The purpose of this project was to describe Naija (aka Common Nigerian Pidgin) from a lexical, grammatical, prosodic, and sociolinguistic perspective. During the 5 years of the project, a team of about 30 Nigerian and French researchers developed the Natural Language Processing tools needed to produce a treebank of nearly 500,000 words, a dictionary, an audio player and text viewer, a grammatical tool (GREW) and a tool for lexical statistics (i-Trameur).

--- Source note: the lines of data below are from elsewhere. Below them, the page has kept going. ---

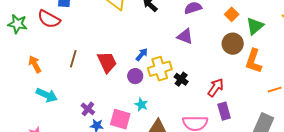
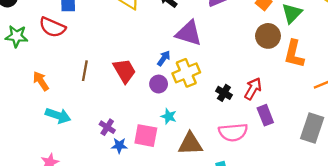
purple triangle: (185, 36) -> (189, 33), moved, size x1.4
black cross: (181, 79) -> (224, 93), moved

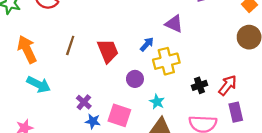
purple triangle: (189, 33) -> (174, 24), size x0.7
orange arrow: (41, 81) -> (27, 49), size x1.4
purple circle: (159, 84) -> (135, 79), moved
black cross: (224, 93) -> (199, 85), turned 32
cyan star: (169, 116) -> (157, 102), moved

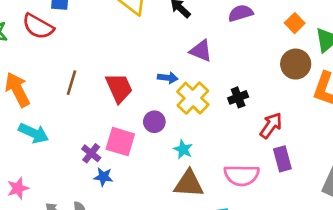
blue arrow: (147, 44) -> (168, 78), turned 56
yellow cross: (166, 61) -> (193, 98), turned -30
black cross: (199, 85) -> (238, 97), moved
pink square: (119, 115) -> (120, 142), moved

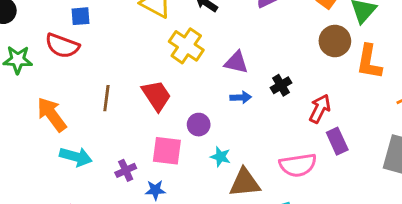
purple triangle: (201, 51) -> (236, 62), moved
blue arrow: (168, 78) -> (241, 97), moved
yellow cross: (193, 98) -> (186, 46), moved
cyan star: (183, 149) -> (220, 157), moved
purple cross: (91, 153) -> (126, 170), moved, turned 36

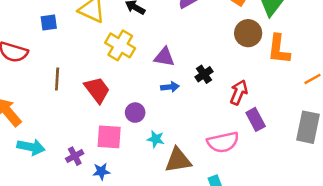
blue square: (80, 16) -> (49, 22), moved
brown line: (106, 98) -> (57, 79), moved

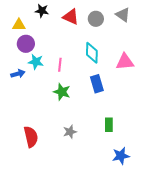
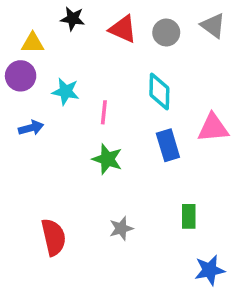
purple circle: (26, 44) -> (21, 76), moved
cyan star: (36, 62) -> (66, 91), moved
pink triangle: (125, 62) -> (213, 128), moved

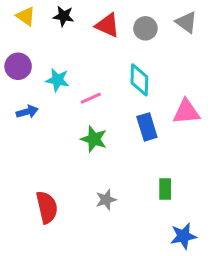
yellow triangle: (33, 43) -> (26, 16), moved, turned 35
pink line: (104, 112) -> (91, 98), turned 60

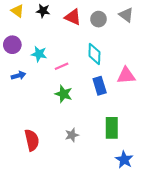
green rectangle: (165, 189) -> (112, 128), size x1.5
blue star: (183, 236) -> (124, 160), turned -30

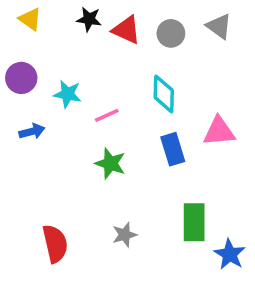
black star: (43, 11) -> (89, 19), moved
blue star: (124, 160) -> (230, 254), moved

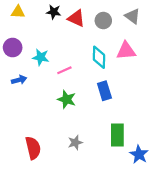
yellow triangle: (30, 19) -> (18, 12), turned -32
pink triangle: (219, 131) -> (126, 51), moved

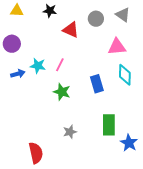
red triangle: (76, 18) -> (71, 30), moved
cyan star: (41, 57) -> (38, 66), moved
cyan diamond: (99, 57) -> (125, 75), moved
pink line: (64, 70) -> (60, 65), turned -40
red semicircle: (33, 148) -> (36, 153), moved

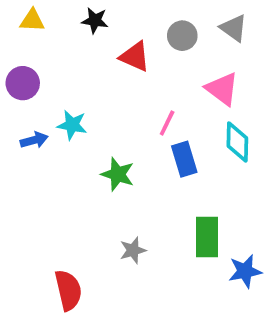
pink triangle: (117, 47) -> (222, 89), turned 42
pink line: (60, 65) -> (167, 123), moved
blue star: (129, 143) -> (245, 271), turned 30

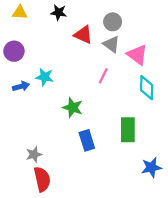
gray triangle: (234, 28) -> (111, 44), moved
blue rectangle: (184, 159) -> (87, 140), moved
green rectangle: (207, 237) -> (128, 130), moved
gray star: (133, 250) -> (34, 154), moved

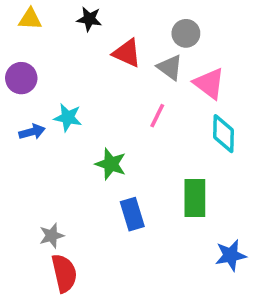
gray circle: (113, 22) -> (186, 33), moved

In the first part of the seminar, Bernard Caron presented an overview of the methodology of the project, its team of researchers, and its results. In the second part he showed how the GREW grammatical tool could be used to extract a quantitative grammar of the Naija treebank, and how it could be argued, with quantitative elements of frequency and distribution, that, contrary to English, the negative particle NO in Naija should be annotated as an auxiliary and not an adverb.